Quite a few 'smart' devices (including phones) don't like WPA2PSK/ WPA3SAE mixed mode nor 802.11r, they tend to be better with WPA3SAE-only and 802.11r disabled. This is a client issue, sadly not fixable on the AP side (apart from setting up distinct networks for WPA2PSK and WPA3SAE, at least with the later switching 802.11r off).

2 Likes

This has been my experience as well. Sweet spot seems to be 27dBm on AX3600. It will still connect, but at lower data rate up to 29dBm. At 30dBm I start getting weird errors and crashy drivers. I am in a very high noise environment. AP placed on second floor of the building can pick up over 100 networks on each band.

1 Like

This is my kconfig from the robimarko tree that includes SQM. It is working. It also has strongswan, dawn, collectd, adblock, ddns, dashboard, led config, and some extra cli utils like iperf3, tcpdump, and iftop. All working except strongswan will crash if you roam off network and bounce the router.

3 Likes

Yes. You are probably missing the board-2.bin. You can find the working file and copy it to the appropriate directory on the device and reboot.

Its been a couple weeks since I made a build, but the last time around it looked like it supposed to pull it from some qit repo and for whatever reason wasn't even though the file is there. You can copy it into the build tree or copy it straight on the device after installing a build.

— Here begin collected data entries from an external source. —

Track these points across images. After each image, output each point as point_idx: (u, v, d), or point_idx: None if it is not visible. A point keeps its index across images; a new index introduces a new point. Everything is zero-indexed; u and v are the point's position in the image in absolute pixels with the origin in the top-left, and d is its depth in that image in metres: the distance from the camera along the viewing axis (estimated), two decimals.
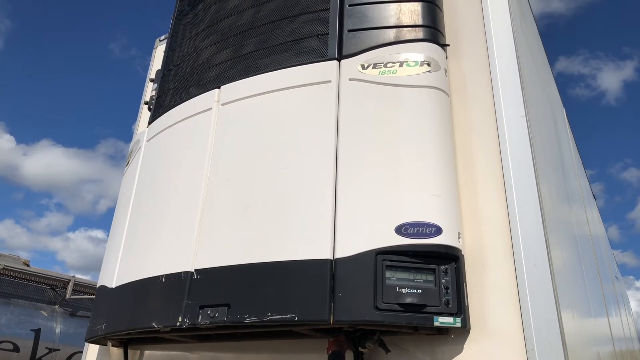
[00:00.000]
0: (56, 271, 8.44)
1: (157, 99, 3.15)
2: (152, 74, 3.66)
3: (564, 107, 5.22)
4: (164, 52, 3.37)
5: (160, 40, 4.13)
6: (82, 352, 3.27)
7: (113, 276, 2.62)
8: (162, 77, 3.20)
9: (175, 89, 2.96)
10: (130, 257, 2.61)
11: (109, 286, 2.61)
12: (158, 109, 3.05)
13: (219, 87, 2.63)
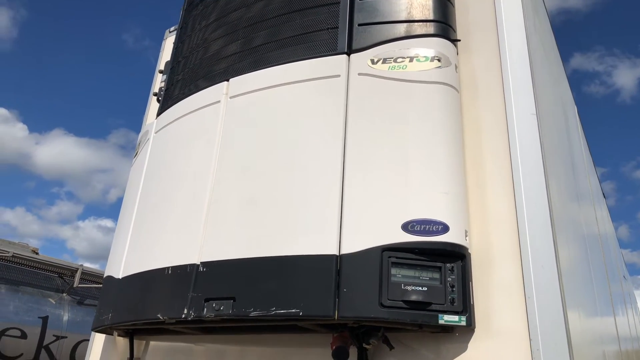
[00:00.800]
0: (65, 259, 8.52)
1: (165, 90, 3.15)
2: (161, 65, 3.66)
3: (576, 104, 5.16)
4: (174, 43, 3.37)
5: (169, 32, 4.12)
6: (89, 340, 3.30)
7: (120, 267, 2.63)
8: (171, 68, 3.20)
9: (184, 81, 2.96)
10: (137, 248, 2.62)
11: (116, 277, 2.62)
12: (167, 100, 3.05)
13: (227, 80, 2.63)
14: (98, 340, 3.16)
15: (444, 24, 2.37)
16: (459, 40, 2.42)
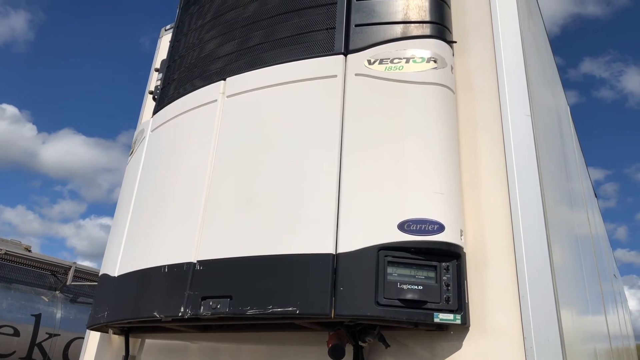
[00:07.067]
0: (64, 258, 8.48)
1: (162, 89, 3.15)
2: (157, 64, 3.66)
3: (569, 106, 5.21)
4: (170, 42, 3.37)
5: (165, 30, 4.12)
6: (82, 337, 3.30)
7: (116, 265, 2.63)
8: (167, 67, 3.20)
9: (180, 80, 2.96)
10: (133, 246, 2.62)
11: (112, 275, 2.62)
12: (163, 99, 3.05)
13: (224, 79, 2.63)
14: (93, 338, 3.16)
15: (440, 25, 2.39)
16: (455, 42, 2.44)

Exactly the opposite here. I have to say that I'm forcing WPA3 only. Roaming is working basically. But most clients are lazy and not going back to 5G after they switched to 2G (but in rare cases this happens). I've played around so far with usteer but that is bugged (init script needs a fix in OWT) and is (my observation after reading the configs; no docs available) doing nothing because it is treating both bands equally. Next I will try dawn.

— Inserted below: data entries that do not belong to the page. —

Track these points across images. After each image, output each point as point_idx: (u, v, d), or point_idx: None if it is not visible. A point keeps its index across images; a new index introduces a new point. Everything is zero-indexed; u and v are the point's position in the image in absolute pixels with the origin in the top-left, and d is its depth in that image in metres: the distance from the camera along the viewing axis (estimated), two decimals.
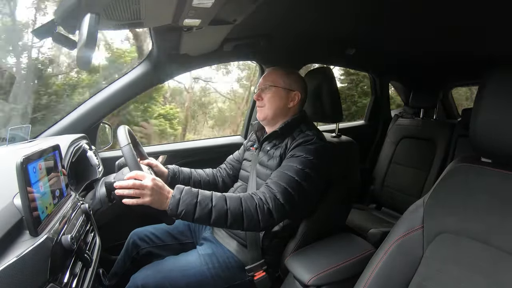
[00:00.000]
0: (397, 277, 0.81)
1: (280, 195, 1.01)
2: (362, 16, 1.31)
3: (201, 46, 1.47)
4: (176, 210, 0.94)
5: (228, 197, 1.00)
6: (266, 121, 1.25)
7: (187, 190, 0.97)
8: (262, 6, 0.97)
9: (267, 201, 1.00)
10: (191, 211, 0.95)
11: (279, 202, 1.01)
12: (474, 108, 0.76)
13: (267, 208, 1.00)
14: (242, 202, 0.99)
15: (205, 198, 0.97)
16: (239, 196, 1.01)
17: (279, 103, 1.21)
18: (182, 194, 0.96)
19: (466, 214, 0.75)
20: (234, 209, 0.97)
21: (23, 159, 0.61)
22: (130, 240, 1.33)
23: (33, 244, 0.60)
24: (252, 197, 1.01)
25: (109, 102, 1.49)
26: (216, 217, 0.96)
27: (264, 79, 1.25)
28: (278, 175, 1.06)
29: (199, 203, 0.95)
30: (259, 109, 1.25)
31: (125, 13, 0.86)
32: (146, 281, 1.08)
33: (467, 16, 1.20)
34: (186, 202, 0.95)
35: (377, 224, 2.04)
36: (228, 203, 0.98)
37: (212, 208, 0.96)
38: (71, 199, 0.89)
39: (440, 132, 2.21)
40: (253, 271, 1.16)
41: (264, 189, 1.04)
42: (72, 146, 1.16)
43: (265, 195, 1.02)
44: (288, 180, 1.04)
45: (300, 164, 1.06)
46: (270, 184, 1.05)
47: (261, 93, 1.24)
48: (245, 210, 0.98)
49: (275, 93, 1.21)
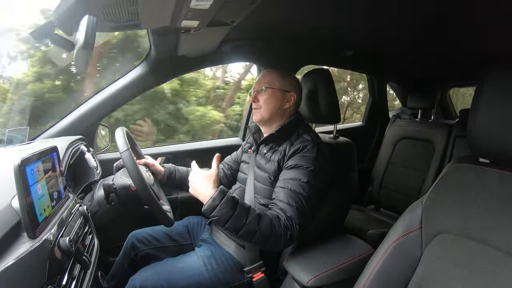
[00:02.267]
0: (396, 277, 0.82)
1: (298, 219, 1.03)
2: (360, 18, 1.31)
3: (199, 47, 1.47)
4: (210, 212, 0.97)
5: (262, 217, 1.00)
6: (262, 122, 1.25)
7: (229, 199, 0.98)
8: (260, 8, 0.98)
9: (289, 227, 1.02)
10: (223, 220, 0.97)
11: (297, 226, 1.03)
12: (472, 109, 0.77)
13: (289, 234, 1.01)
14: (272, 227, 1.00)
15: (241, 213, 0.98)
16: (270, 219, 1.01)
17: (275, 105, 1.21)
18: (222, 201, 0.97)
19: (464, 214, 0.75)
20: (263, 231, 0.98)
21: (21, 161, 0.61)
22: (128, 242, 1.32)
23: (31, 246, 0.59)
24: (279, 221, 1.02)
25: (106, 104, 1.49)
26: (244, 233, 0.98)
27: (259, 81, 1.25)
28: (288, 195, 1.06)
29: (235, 216, 0.97)
30: (255, 111, 1.24)
31: (123, 15, 0.86)
32: (145, 283, 1.07)
33: (465, 17, 1.20)
34: (223, 211, 0.96)
35: (375, 225, 2.04)
36: (260, 224, 0.98)
37: (244, 225, 0.97)
38: (69, 201, 0.88)
39: (438, 133, 2.22)
40: (251, 272, 1.16)
41: (282, 214, 1.03)
42: (70, 148, 1.16)
43: (287, 221, 1.02)
44: (299, 199, 1.05)
45: (305, 177, 1.08)
46: (285, 208, 1.04)
47: (257, 95, 1.23)
48: (272, 234, 0.99)
49: (271, 95, 1.21)
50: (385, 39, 1.68)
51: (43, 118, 2.31)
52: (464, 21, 1.26)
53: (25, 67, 2.71)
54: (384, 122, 2.66)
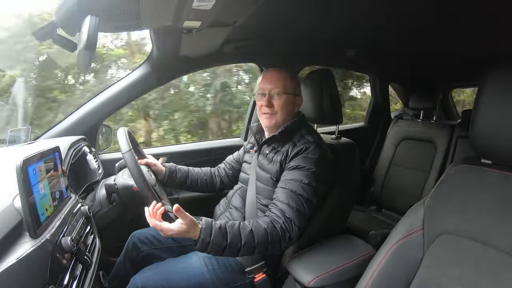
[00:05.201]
0: (397, 278, 0.81)
1: (297, 220, 1.03)
2: (362, 17, 1.31)
3: (201, 47, 1.47)
4: (205, 250, 0.95)
5: (255, 231, 0.99)
6: (275, 128, 1.20)
7: (217, 232, 0.95)
8: (262, 8, 0.98)
9: (287, 229, 1.02)
10: (219, 252, 0.97)
11: (297, 228, 1.03)
12: (474, 109, 0.76)
13: (288, 236, 1.02)
14: (268, 235, 0.99)
15: (235, 238, 0.96)
16: (265, 229, 1.00)
17: (290, 110, 1.19)
18: (212, 238, 0.94)
19: (466, 215, 0.75)
20: (261, 243, 0.98)
21: (23, 161, 0.62)
22: (130, 242, 1.32)
23: (33, 246, 0.60)
24: (274, 226, 1.01)
25: (109, 104, 1.50)
26: (243, 253, 0.99)
27: (272, 83, 1.18)
28: (288, 196, 1.06)
29: (229, 245, 0.96)
30: (268, 116, 1.18)
31: (125, 15, 0.87)
32: (146, 283, 1.08)
33: (466, 17, 1.20)
34: (216, 246, 0.95)
35: (377, 225, 2.04)
36: (256, 239, 0.98)
37: (241, 248, 0.97)
38: (71, 201, 0.89)
39: (440, 134, 2.21)
40: (253, 273, 1.16)
41: (280, 215, 1.03)
42: (72, 148, 1.16)
43: (285, 222, 1.02)
44: (299, 200, 1.05)
45: (306, 178, 1.07)
46: (284, 209, 1.04)
47: (270, 99, 1.18)
48: (271, 241, 1.00)
49: (286, 100, 1.17)
50: (387, 40, 1.67)
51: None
52: (466, 22, 1.25)
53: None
54: (386, 122, 2.66)
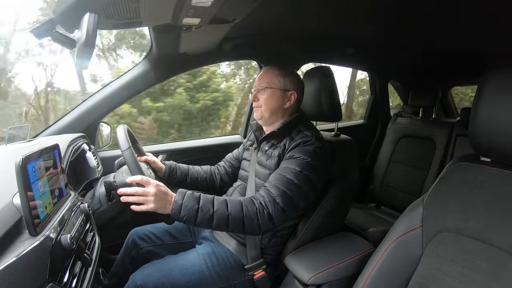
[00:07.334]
0: (396, 275, 0.82)
1: (280, 199, 1.02)
2: (362, 15, 1.31)
3: (200, 45, 1.47)
4: (178, 215, 0.96)
5: (229, 201, 1.01)
6: (263, 120, 1.25)
7: (189, 195, 0.98)
8: (262, 5, 0.97)
9: (267, 206, 1.01)
10: (193, 216, 0.96)
11: (279, 206, 1.02)
12: (473, 107, 0.76)
13: (267, 212, 1.01)
14: (243, 207, 1.00)
15: (207, 203, 0.98)
16: (240, 200, 1.02)
17: (275, 104, 1.21)
18: (184, 200, 0.97)
19: (465, 213, 0.75)
20: (235, 214, 0.98)
21: (23, 158, 0.61)
22: (129, 239, 1.33)
23: (33, 243, 0.60)
24: (252, 201, 1.02)
25: (108, 101, 1.49)
26: (217, 221, 0.98)
27: (259, 80, 1.24)
28: (276, 178, 1.07)
29: (201, 209, 0.97)
30: (256, 109, 1.25)
31: (125, 12, 0.86)
32: (146, 280, 1.08)
33: (466, 15, 1.20)
34: (188, 207, 0.96)
35: (376, 223, 2.04)
36: (229, 208, 0.99)
37: (214, 213, 0.97)
38: (70, 199, 0.88)
39: (439, 131, 2.21)
40: (252, 270, 1.16)
41: (263, 193, 1.04)
42: (71, 145, 1.16)
43: (265, 199, 1.02)
44: (287, 183, 1.05)
45: (299, 166, 1.07)
46: (269, 187, 1.05)
47: (257, 94, 1.23)
48: (246, 215, 0.99)
49: (271, 94, 1.21)
50: (387, 38, 1.67)
51: None
52: (465, 20, 1.25)
53: None
54: (385, 120, 2.66)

I think its all still in development. E. g. If I enable roaming on Xiaomi AX3200 (MTK based). I have to disable "Generate PMK locally" and set R0 and R1 manually to make roaming work. For the AX3600 I don't need to do this.

On the other hand if I enable roaming and WPA3 on AX3600 my Arch Linux client with Intel AC Wifi needs ages (30s+) to get a connection. I found out that DHCP is playing ping pong as soon roaming and WPA3 is enabled (this does not happen on AX3200/WP3/roaming enabled). Without roaming and WPA2 its all fine.

I don't know the root cause. But I found out that if I change the dhcp client for NetworkManager everything is fine. NM has a built in DHCP client based on nettoools. If I use dhclient or dhcpcd declared within NM config everything is working within seconds as usual. I don't know what here are the differences in terms of DHCP server/client. I thought that this is a very strict protocol.

This is the issue i ment: https://github.com/openwrt/openwrt/issues/7858

Working roaming is an own problem and the forum is full of it.
But as mentioned there seem to be an specific issue when you combine roaming plus sae-mixed so some clients cant connect. But also nothing specific to AX3600.